**The task:** Once you reach the line containing "of human pancreatic" in the data below, restate each line word for word up to and including the one containing "cells of liver".

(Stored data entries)
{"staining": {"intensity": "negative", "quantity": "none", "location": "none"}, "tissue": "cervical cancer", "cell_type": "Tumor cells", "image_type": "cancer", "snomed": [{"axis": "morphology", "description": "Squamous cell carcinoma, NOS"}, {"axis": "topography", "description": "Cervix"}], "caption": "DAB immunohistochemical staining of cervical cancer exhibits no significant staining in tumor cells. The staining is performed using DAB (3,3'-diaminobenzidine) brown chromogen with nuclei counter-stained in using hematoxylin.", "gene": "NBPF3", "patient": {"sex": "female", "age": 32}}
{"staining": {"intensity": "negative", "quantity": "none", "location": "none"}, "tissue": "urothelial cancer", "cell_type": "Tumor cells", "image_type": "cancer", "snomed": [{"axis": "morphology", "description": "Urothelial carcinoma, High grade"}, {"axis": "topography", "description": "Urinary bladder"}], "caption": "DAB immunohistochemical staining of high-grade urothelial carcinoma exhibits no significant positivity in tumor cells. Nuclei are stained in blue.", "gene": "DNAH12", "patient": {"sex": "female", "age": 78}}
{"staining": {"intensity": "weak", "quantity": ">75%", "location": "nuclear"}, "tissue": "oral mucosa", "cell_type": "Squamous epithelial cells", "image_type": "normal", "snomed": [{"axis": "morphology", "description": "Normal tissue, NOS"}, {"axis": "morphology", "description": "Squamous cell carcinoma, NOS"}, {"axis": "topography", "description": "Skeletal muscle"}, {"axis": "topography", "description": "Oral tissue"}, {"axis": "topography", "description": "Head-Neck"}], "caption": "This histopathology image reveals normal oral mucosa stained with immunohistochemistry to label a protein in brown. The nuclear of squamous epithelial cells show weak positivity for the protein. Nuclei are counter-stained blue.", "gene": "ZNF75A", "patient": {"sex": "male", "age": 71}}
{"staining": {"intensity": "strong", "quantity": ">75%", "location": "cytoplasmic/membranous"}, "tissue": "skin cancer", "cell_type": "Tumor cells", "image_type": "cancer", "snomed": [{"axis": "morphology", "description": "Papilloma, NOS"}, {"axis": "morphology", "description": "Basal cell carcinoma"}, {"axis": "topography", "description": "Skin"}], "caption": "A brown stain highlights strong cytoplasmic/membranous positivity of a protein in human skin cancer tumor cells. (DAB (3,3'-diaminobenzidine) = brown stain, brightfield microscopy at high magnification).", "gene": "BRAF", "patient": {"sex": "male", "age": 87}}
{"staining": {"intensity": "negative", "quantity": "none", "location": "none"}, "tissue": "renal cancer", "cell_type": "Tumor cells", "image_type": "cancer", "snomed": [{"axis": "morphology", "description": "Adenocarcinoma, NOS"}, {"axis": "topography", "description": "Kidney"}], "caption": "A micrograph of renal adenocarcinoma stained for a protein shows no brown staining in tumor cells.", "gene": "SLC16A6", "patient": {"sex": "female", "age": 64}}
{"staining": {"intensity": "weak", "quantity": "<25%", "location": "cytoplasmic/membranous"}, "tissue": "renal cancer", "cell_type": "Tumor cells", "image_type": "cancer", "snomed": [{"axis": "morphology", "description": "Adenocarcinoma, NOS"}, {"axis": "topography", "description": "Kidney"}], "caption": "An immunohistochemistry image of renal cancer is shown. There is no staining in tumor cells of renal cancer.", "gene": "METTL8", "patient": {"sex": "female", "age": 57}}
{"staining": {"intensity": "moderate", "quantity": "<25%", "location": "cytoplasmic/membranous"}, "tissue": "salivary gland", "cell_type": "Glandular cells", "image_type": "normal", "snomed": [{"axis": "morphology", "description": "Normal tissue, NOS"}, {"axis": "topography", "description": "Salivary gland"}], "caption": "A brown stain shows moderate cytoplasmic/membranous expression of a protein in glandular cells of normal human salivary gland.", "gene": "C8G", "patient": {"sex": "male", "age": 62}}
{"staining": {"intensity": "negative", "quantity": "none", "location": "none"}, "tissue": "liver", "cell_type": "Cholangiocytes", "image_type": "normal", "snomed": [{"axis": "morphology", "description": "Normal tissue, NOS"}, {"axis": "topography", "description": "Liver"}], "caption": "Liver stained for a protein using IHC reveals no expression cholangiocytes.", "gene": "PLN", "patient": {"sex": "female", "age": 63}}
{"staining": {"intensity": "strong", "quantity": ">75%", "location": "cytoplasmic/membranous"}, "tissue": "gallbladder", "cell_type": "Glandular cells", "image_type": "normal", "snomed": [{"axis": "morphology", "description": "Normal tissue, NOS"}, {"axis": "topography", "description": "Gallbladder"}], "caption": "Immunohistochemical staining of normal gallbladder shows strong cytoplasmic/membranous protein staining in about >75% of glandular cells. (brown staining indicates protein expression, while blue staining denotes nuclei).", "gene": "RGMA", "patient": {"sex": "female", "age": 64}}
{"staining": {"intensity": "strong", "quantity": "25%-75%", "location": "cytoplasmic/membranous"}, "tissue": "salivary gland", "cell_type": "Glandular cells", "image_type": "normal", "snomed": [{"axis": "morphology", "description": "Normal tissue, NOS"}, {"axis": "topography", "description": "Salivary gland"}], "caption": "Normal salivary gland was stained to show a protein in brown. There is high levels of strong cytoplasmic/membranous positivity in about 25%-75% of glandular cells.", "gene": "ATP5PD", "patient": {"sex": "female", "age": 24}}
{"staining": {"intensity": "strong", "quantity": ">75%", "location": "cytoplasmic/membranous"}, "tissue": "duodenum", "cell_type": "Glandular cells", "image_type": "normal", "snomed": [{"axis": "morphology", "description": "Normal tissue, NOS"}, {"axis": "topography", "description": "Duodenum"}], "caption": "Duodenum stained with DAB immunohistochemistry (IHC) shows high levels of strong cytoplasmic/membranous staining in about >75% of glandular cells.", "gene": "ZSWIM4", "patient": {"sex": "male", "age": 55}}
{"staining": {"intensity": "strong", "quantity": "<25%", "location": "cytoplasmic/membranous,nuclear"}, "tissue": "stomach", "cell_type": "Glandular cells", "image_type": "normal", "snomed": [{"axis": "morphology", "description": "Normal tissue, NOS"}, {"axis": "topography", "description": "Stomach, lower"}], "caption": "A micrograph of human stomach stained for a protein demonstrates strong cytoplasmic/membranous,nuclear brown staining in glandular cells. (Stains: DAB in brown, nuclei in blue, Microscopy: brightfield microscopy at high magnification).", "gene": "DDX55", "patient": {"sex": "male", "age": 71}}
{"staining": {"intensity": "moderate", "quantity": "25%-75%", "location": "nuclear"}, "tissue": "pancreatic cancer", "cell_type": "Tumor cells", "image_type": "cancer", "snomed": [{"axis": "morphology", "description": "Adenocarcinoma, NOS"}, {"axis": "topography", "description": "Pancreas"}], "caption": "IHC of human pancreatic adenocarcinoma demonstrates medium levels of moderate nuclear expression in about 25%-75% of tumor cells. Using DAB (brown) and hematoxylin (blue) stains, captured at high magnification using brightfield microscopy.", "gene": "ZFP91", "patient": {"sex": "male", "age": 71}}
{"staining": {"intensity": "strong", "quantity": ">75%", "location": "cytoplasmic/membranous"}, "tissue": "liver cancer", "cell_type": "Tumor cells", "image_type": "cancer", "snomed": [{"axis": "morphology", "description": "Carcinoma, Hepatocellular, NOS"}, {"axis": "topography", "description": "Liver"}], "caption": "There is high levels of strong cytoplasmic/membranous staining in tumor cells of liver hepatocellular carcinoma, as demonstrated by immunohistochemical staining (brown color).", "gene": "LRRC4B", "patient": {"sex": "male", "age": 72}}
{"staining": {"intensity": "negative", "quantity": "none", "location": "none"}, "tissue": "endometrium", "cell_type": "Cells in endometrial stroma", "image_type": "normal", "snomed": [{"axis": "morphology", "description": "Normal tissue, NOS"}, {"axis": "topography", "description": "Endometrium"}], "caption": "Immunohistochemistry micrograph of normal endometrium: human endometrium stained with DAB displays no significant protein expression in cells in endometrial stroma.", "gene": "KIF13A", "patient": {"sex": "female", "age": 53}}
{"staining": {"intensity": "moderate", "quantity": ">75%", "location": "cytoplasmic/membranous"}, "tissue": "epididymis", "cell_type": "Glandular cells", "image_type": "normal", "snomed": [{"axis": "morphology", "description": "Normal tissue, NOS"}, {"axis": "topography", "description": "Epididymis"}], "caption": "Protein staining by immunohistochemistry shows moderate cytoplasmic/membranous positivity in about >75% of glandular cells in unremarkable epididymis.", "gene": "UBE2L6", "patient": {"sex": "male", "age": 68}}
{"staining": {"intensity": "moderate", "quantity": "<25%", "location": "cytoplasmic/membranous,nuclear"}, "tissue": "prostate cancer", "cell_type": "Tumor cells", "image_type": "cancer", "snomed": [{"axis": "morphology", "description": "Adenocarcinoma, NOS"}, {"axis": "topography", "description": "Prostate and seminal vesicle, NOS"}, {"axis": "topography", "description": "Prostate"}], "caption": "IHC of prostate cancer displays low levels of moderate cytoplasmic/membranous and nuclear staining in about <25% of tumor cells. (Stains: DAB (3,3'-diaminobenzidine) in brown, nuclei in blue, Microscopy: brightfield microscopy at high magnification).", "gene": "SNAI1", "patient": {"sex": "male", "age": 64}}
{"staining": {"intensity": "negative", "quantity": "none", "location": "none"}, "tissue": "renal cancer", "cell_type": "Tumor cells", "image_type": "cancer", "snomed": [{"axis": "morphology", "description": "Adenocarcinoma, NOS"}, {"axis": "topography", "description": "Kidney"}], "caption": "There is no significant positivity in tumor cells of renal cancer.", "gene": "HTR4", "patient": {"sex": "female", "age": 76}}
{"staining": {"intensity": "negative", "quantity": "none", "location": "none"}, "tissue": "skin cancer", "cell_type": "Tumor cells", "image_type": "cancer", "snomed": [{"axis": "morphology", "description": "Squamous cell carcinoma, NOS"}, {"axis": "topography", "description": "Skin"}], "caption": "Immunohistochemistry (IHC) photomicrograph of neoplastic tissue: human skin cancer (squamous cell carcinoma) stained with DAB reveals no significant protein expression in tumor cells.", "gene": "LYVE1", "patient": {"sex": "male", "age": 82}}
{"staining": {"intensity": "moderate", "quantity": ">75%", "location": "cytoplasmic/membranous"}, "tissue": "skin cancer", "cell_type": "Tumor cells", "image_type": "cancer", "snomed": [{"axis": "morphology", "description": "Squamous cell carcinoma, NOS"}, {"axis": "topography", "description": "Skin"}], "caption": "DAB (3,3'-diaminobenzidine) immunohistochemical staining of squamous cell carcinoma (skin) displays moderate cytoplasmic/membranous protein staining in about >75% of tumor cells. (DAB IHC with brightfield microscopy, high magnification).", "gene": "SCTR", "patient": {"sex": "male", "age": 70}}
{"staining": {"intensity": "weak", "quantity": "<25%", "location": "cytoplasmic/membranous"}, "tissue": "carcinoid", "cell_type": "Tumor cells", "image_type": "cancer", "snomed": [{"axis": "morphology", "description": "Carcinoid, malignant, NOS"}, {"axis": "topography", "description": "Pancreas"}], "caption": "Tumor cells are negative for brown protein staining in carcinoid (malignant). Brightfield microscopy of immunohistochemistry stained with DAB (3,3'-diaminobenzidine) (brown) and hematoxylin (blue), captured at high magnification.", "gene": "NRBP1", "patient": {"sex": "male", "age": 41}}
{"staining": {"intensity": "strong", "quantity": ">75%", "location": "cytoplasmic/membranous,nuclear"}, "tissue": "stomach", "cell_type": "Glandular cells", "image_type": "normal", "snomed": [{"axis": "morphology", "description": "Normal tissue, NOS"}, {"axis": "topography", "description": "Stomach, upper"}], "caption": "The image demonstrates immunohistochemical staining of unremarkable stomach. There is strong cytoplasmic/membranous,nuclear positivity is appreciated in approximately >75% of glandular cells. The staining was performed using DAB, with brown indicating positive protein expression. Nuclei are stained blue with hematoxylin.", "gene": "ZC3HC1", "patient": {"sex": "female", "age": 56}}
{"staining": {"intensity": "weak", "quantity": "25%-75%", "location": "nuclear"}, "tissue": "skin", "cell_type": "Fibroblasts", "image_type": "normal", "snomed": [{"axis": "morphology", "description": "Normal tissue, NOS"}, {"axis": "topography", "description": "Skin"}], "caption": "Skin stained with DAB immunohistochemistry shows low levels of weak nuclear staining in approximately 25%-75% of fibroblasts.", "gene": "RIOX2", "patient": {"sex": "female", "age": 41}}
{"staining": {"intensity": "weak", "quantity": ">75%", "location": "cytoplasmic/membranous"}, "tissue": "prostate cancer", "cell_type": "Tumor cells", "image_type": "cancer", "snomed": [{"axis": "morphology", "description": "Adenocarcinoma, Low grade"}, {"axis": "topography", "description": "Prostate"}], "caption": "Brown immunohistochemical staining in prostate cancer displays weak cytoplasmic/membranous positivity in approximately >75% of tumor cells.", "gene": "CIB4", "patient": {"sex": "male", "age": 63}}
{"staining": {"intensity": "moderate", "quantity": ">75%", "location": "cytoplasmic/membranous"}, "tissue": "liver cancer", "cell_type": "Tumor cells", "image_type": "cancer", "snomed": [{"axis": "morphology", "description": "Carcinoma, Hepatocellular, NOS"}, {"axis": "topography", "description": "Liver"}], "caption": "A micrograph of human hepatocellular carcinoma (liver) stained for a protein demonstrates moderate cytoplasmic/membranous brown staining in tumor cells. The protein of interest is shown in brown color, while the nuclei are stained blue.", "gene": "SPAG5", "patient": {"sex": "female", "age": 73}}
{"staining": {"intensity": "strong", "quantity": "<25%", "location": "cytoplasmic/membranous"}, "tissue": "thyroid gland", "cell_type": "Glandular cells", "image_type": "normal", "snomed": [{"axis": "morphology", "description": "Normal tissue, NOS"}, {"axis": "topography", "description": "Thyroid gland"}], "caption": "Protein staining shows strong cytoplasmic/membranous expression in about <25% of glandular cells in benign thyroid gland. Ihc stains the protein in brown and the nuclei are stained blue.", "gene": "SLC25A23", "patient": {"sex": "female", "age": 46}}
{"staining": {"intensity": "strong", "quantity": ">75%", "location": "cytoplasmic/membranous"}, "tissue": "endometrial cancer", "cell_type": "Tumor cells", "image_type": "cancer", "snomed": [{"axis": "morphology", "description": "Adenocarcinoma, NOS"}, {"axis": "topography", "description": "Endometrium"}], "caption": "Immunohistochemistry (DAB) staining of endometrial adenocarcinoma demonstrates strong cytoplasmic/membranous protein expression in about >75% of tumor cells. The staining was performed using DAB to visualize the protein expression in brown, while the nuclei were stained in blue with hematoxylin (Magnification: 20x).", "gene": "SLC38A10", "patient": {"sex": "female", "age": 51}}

**Result:**
{"staining": {"intensity": "moderate", "quantity": "25%-75%", "location": "nuclear"}, "tissue": "pancreatic cancer", "cell_type": "Tumor cells", "image_type": "cancer", "snomed": [{"axis": "morphology", "description": "Adenocarcinoma, NOS"}, {"axis": "topography", "description": "Pancreas"}], "caption": "IHC of human pancreatic adenocarcinoma demonstrates medium levels of moderate nuclear expression in about 25%-75% of tumor cells. Using DAB (brown) and hematoxylin (blue) stains, captured at high magnification using brightfield microscopy.", "gene": "ZFP91", "patient": {"sex": "male", "age": 71}}
{"staining": {"intensity": "strong", "quantity": ">75%", "location": "cytoplasmic/membranous"}, "tissue": "liver cancer", "cell_type": "Tumor cells", "image_type": "cancer", "snomed": [{"axis": "morphology", "description": "Carcinoma, Hepatocellular, NOS"}, {"axis": "topography", "description": "Liver"}], "caption": "There is high levels of strong cytoplasmic/membranous staining in tumor cells of liver hepatocellular carcinoma, as demonstrated by immunohistochemical staining (brown color).", "gene": "LRRC4B", "patient": {"sex": "male", "age": 72}}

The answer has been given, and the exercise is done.